Quando registrou sua frase mais famosa, o escritor Euclides da Cunha procurou expressar um sentimento que não apenas justificava a bravura de um povo que resistia acuado no arraial de Canudos, mas, acima de tudo, que explicava por completo a condição de um homem que teima em sobreviver em uma das regiões mais hostis do nosso planeta.
É sabido que o sertanejo está sujeito a contribuir com a economia do país em pé de igualdade com os cidadãos dos demais Estados do nosso país. Não obstante, por conta de um projeto econômico e social que sempre priorizou os investimentos no centro sul do país, ele nasce condenado a sobreviver privado dos benefícios sociais comuns às pessoas que desfrutam do privilégio de morar um pouco mais abaixo da linha do equador.
Como se não bastassem os obstáculos colocados pelo próprio homem, o sertanejo está predestinado a se confrontar a cada dia com as dificuldades que lhe são impostas pela própria natureza. E é justamente na labuta para preservar a vida – mesmo em meio a um oceano de privações – que o sertanejo desenvolve os antídotos que lhe permite criar defesas para enfrentar o exercício diário pela sobrevivência. Daí, o segredo desse homem em criar seus mecanismos de adaptação às condições sociais mais adversas. E é essa peculiaridade do homem que habita a região árida do nordeste, que está sintetizada de forma magistral na frase escrita com a maior das sensibilidades por Euclides da Cunha.
Canudos, em particular, foi um momento único na vida de um grupo de nordestinos. Foi o momento em que um povo teve a oportunidade de não apenas questionar uma ordem política e econômica imposta, mas de propor saídas, a partir de novas relações sociais, que mexessem num dos maiores traumas da região: o problema da concentração de terras em poucas mãos.
Recorrendo aos ensinamentos cristãos, o beato Antonio Conselheiro conseguiu reunir em torno de si uma legião de pessoas que permaneciam à margem dos projetos governamentais, e que haviam sido expulsas de suas propriedades devido a pressões de latifundiários por demais gananciosos.
Mas a proposta de Antonio Conselheiro – de construir uma comunidade igualitária, regida por suas próprias leis, em que os bens materiais e a terra pudessem ser compartilhados por todos, sem distinção – batia de frente com os interesses do sistema republicano que acabara de se instalar no país, com os grandes latifundiários e até mesmo com setores conservadores da igreja católica.
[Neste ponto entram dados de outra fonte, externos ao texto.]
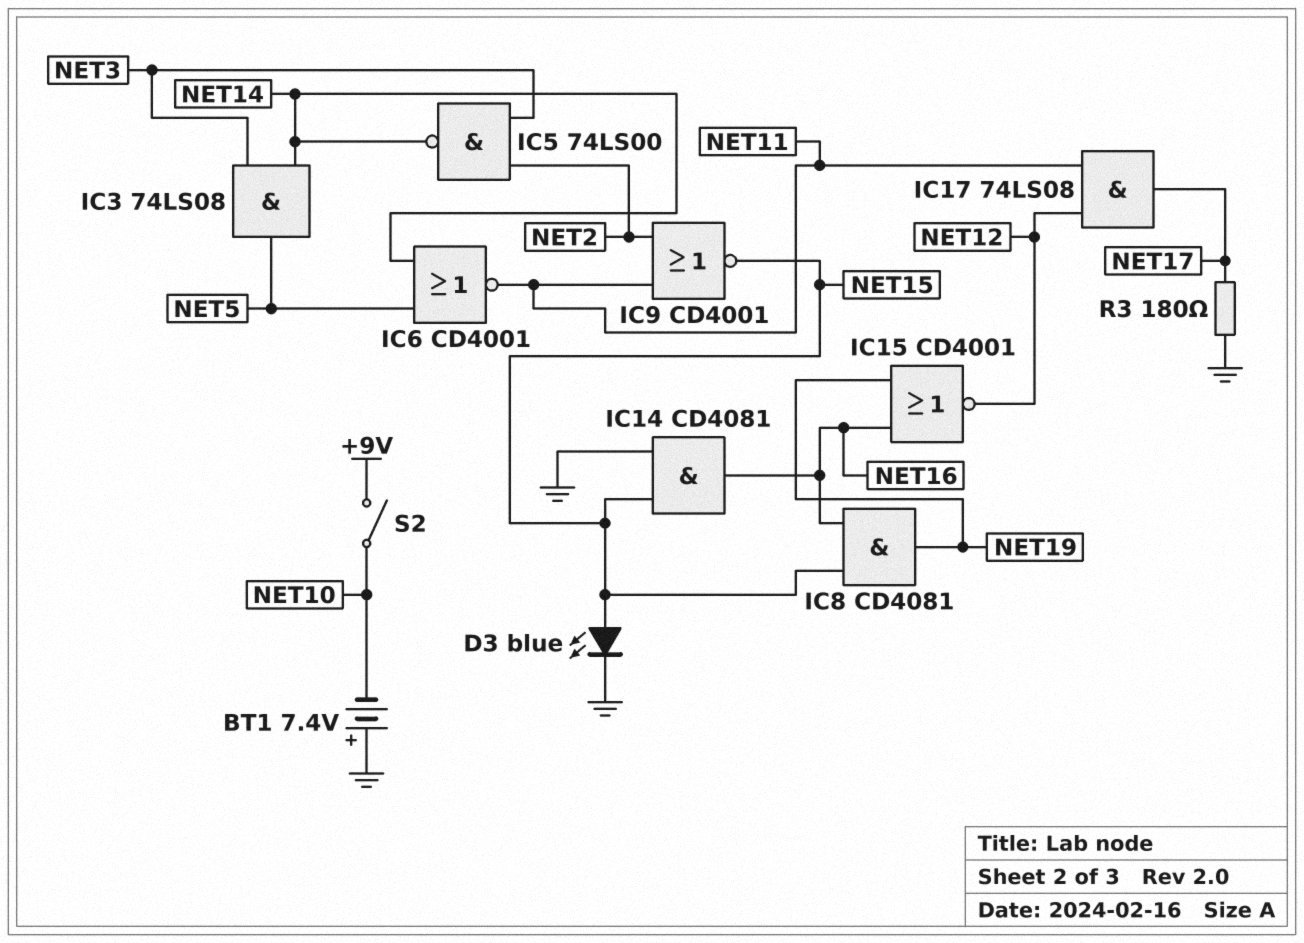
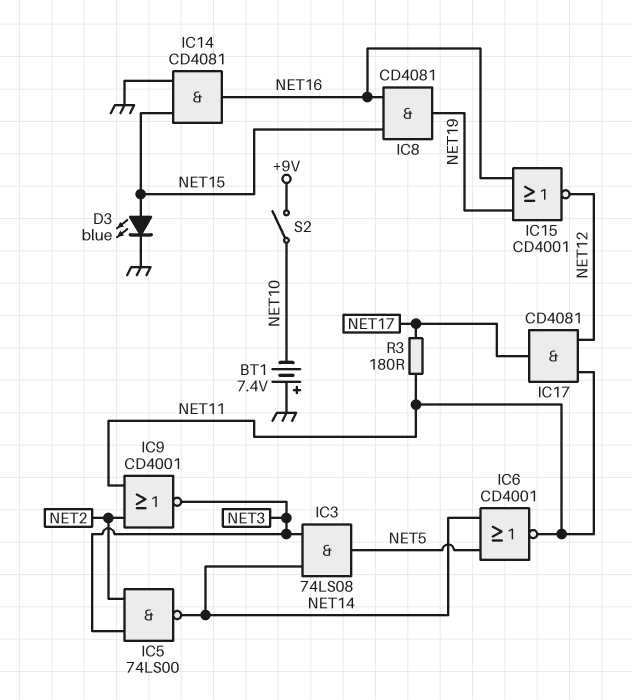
IC9: NOR CD4001 (in NET2, in NET11, out NET15) -> NOR CD4001 (in NET2, in NET11, out NET3)
IC17: AND 74LS08 (in NET11, in NET12, out NET17) -> AND CD4081 (in NET11, in NET12, out NET17)
R3: 180 (GND, NET17) -> 180 (NET11, NET17)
E, por contrariar interesses tão distintos quanto poderosos, a comunidade organizada em torno do arraial de Canudos levou as forças reacionárias de época a se reunirem em torno da proposta de extinção daquele exemplo de sociedade. Era preciso pôr fim de uma vez por todas não apenas à pessoa física de Antonio Conselheiro e seus “fanáticos seguidores”, mas, e principalmente, lançar ao esquecimento as propostas contidas no projeto posto em prática pelo beato e seus seguidores.
E, nos conflitos sociais que tiveram lugar em nosso país, jamais a coragem de um povo foi colocada tão à prova, como o foi em Canudos. Isso demonstra o quão forte é o sertanejo; isso prova ainda que a aparente fragilidade física do sertanejo esconde seres que, quando decidem defender uma idéia, ou resolvem superar os limites que a natureza lhes impõem, são capazes de se transformar em verdadeiros titãs da resistência.
Os habitantes de Canudos foram fortes – como o é, alias, todo nordestino quando resolve abraçar uma causa justa -, e resistiram por batalhas consecutivas, mostrando que, mesmo acuados, desarmados e maltrapilhos, souberam, como ninguém, usar o dom da estratégia para superar muitos dos obstáculos surgidos ao longo da luta contra inimigos infinitamente mais superiores.
É provável que muita gente – por absoluto desconhecimento de causa – continue a acreditar que Canudos não passou de um movimento religioso, comandado por um indivíduo lunático e alienado.
O que muita gente jamais vai chegar a admitir, é que Canudos (que teve toda sua população assassinada, e depois encoberta pelas águas do Lago de Cocorobó, para que seu exemplo fosse de uma vez por todas apagado do imaginário do povo brasileiro) continua a ser o farol a guiar as ações de todos aqueles que lutam não apenas por justas distribuições de terras, mas também por dignidade para o povo desse país.
Se no presente os movimentos sociais no campo tomaram uma nova feição, isso se deve à evolução dos tempos e às exigências da conjuntura. O que não se pode negar é que Canudos continua como um símbolo de resistência, a ser seguido por todos aqueles que desejam encarnar a bravura do forte homem sertanejo.